(Collected data)

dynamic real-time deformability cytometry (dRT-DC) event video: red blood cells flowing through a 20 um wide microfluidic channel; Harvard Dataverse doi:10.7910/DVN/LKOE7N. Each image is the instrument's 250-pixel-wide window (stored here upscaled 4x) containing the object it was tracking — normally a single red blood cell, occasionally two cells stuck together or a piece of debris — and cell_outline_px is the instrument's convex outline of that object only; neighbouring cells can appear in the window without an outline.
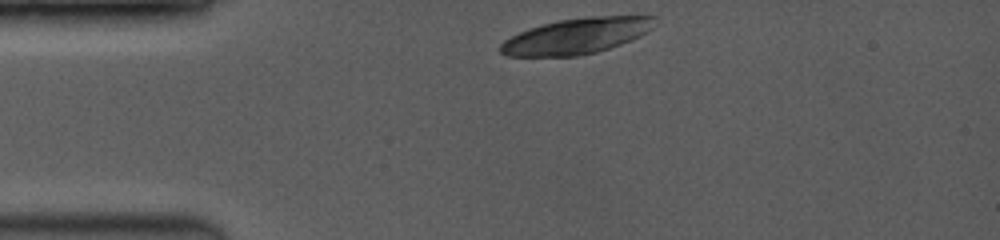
{"species": "common noctule bat (a hibernating species)", "species_latin": "Nyctalus noctula", "temperature_condition": "room temperature", "stored_images_in_passage": 3, "camera_frame_rate_fps": 3500, "um_per_image_px": 0.085, "animal": {"sex": "female", "body_mass_g": 19.0, "forearm_length_mm": 53.3}, "frame": {"image": 1, "passage_image": 1, "time_ms": 0.0, "image_size_px": [1000, 240], "cell_outline_px": [[656, 16], [652, 28], [640, 36], [620, 44], [596, 52], [576, 56], [508, 56], [500, 52], [500, 44], [504, 40], [528, 28], [560, 20], [588, 16]], "centroid_in_image_um": [48.99, 3.06], "position_along_channel_um": 36.0, "area_um2": 31.79}}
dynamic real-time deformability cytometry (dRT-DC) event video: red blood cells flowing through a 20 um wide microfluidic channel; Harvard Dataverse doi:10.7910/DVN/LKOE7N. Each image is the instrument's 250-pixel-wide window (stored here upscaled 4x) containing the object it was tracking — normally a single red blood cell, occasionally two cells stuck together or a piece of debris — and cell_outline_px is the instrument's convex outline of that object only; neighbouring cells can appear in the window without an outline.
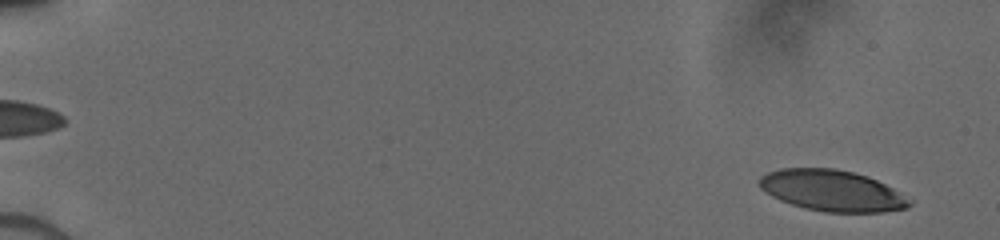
{"species": "human", "species_latin": "Homo sapiens", "temperature_condition": "cold", "stored_images_in_passage": 19, "camera_frame_rate_fps": 3000, "um_per_image_px": 0.085, "donor": {"sex": "male"}, "frame": {"image": 1, "passage_image": 1, "time_ms": 0.0, "image_size_px": [1000, 240], "cell_outline_px": [[912, 204], [908, 208], [880, 212], [824, 212], [804, 208], [780, 200], [772, 196], [760, 188], [760, 176], [768, 172], [780, 168], [836, 168], [868, 176], [892, 188], [912, 200]], "centroid_in_image_um": [70.72, 16.2], "position_along_channel_um": 14.3, "area_um2": 35.89}}
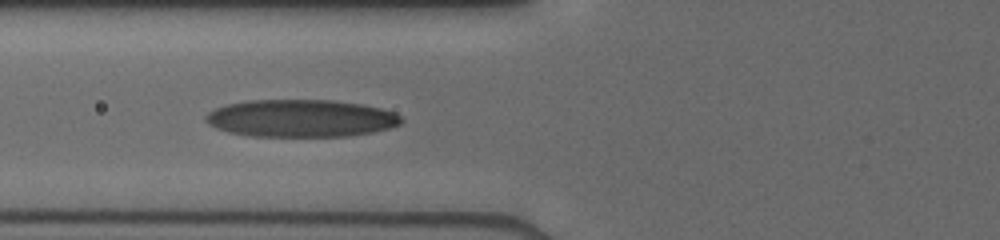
{"frame": {"image": 2, "passage_image": 9, "time_ms": 6.333, "image_size_px": [1000, 240], "cell_outline_px": [[404, 120], [400, 124], [388, 128], [372, 132], [348, 136], [252, 136], [228, 132], [216, 128], [208, 124], [204, 120], [204, 116], [208, 112], [216, 108], [228, 104], [248, 100], [332, 100], [360, 104], [380, 108], [396, 112]], "centroid_in_image_um": [25.56, 10.05], "position_along_channel_um": 100.2, "area_um2": 42.71}}
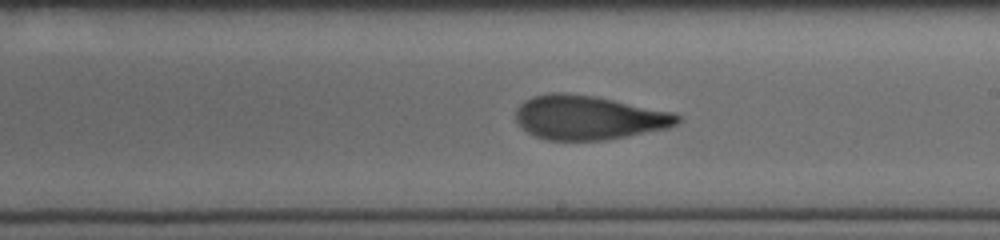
{"frame": {"image": 3, "passage_image": 19, "time_ms": 9.667, "image_size_px": [1000, 240], "cell_outline_px": [[680, 120], [676, 124], [668, 128], [604, 140], [544, 140], [528, 132], [516, 120], [516, 108], [524, 100], [532, 96], [552, 92], [564, 92], [596, 96], [672, 112], [680, 116]], "centroid_in_image_um": [50.0, 9.98], "position_along_channel_um": 239.0, "area_um2": 41.44}}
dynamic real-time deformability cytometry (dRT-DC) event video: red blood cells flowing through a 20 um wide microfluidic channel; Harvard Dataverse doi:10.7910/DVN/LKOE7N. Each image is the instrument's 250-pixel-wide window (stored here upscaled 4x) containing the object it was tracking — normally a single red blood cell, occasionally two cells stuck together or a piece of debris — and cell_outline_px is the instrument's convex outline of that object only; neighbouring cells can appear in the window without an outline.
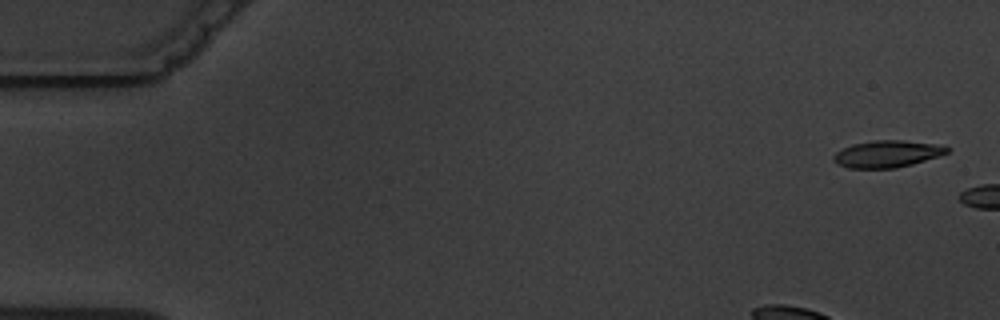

=== Task prompt ===
Each line of the data should be quoted exactly, with pictures left out.

=== Result of the exercise ===
dynamic real-time deformability cytometry (dRT-DC) event video: red blood cells flowing through a 20 um wide microfluidic channel; Harvard Dataverse doi:10.7910/DVN/LKOE7N. Each image is the instrument's 250-pixel-wide window (stored here upscaled 4x) containing the object it was tracking — normally a single red blood cell, occasionally two cells stuck together or a piece of debris — and cell_outline_px is the instrument's convex outline of that object only; neighbouring cells can appear in the window without an outline.
{"species": "common noctule bat (a hibernating species)", "species_latin": "Nyctalus noctula", "temperature_condition": "room temperature", "stored_images_in_passage": 3, "camera_frame_rate_fps": 3500, "um_per_image_px": 0.085, "animal": {"sex": "female", "body_mass_g": 19.0, "forearm_length_mm": 53.3}, "frame": {"image": 1, "passage_image": 1, "time_ms": 0.0, "image_size_px": [1000, 240], "cell_outline_px": [[656, 16], [652, 28], [640, 36], [620, 44], [596, 52], [576, 56], [508, 56], [500, 52], [500, 44], [504, 40], [528, 28], [560, 20], [588, 16]], "centroid_in_image_um": [48.99, 3.06], "position_along_channel_um": 36.0, "area_um2": 31.79}}
dynamic real-time deformability cytometry (dRT-DC) event video: red blood cells flowing through a 20 um wide microfluidic channel; Harvard Dataverse doi:10.7910/DVN/LKOE7N. Each image is the instrument's 250-pixel-wide window (stored here upscaled 4x) containing the object it was tracking — normally a single red blood cell, occasionally two cells stuck together or a piece of debris — and cell_outline_px is the instrument's convex outline of that object only; neighbouring cells can appear in the window without an outline.
{"species": "human", "species_latin": "Homo sapiens", "temperature_condition": "cold", "stored_images_in_passage": 19, "camera_frame_rate_fps": 3000, "um_per_image_px": 0.085, "donor": {"sex": "male"}, "frame": {"image": 1, "passage_image": 1, "time_ms": 0.0, "image_size_px": [1000, 240], "cell_outline_px": [[912, 204], [908, 208], [880, 212], [824, 212], [804, 208], [780, 200], [772, 196], [760, 188], [760, 176], [768, 172], [780, 168], [836, 168], [868, 176], [892, 188], [912, 200]], "centroid_in_image_um": [70.72, 16.2], "position_along_channel_um": 14.3, "area_um2": 35.89}}
{"frame": {"image": 2, "passage_image": 9, "time_ms": 6.333, "image_size_px": [1000, 240], "cell_outline_px": [[404, 120], [400, 124], [388, 128], [372, 132], [348, 136], [252, 136], [228, 132], [216, 128], [208, 124], [204, 120], [204, 116], [208, 112], [216, 108], [228, 104], [248, 100], [332, 100], [360, 104], [380, 108], [396, 112]], "centroid_in_image_um": [25.56, 10.05], "position_along_channel_um": 100.2, "area_um2": 42.71}}
{"frame": {"image": 3, "passage_image": 19, "time_ms": 9.667, "image_size_px": [1000, 240], "cell_outline_px": [[680, 120], [676, 124], [668, 128], [604, 140], [544, 140], [528, 132], [516, 120], [516, 108], [524, 100], [532, 96], [552, 92], [564, 92], [596, 96], [672, 112], [680, 116]], "centroid_in_image_um": [50.0, 9.98], "position_along_channel_um": 239.0, "area_um2": 41.44}}
dynamic real-time deformability cytometry (dRT-DC) event video: red blood cells flowing through a 20 um wide microfluidic channel; Harvard Dataverse doi:10.7910/DVN/LKOE7N. Each image is the instrument's 250-pixel-wide window (stored here upscaled 4x) containing the object it was tracking — normally a single red blood cell, occasionally two cells stuck together or a piece of debris — and cell_outline_px is the instrument's convex outline of that object only; neighbouring cells can appear in the window without an outline.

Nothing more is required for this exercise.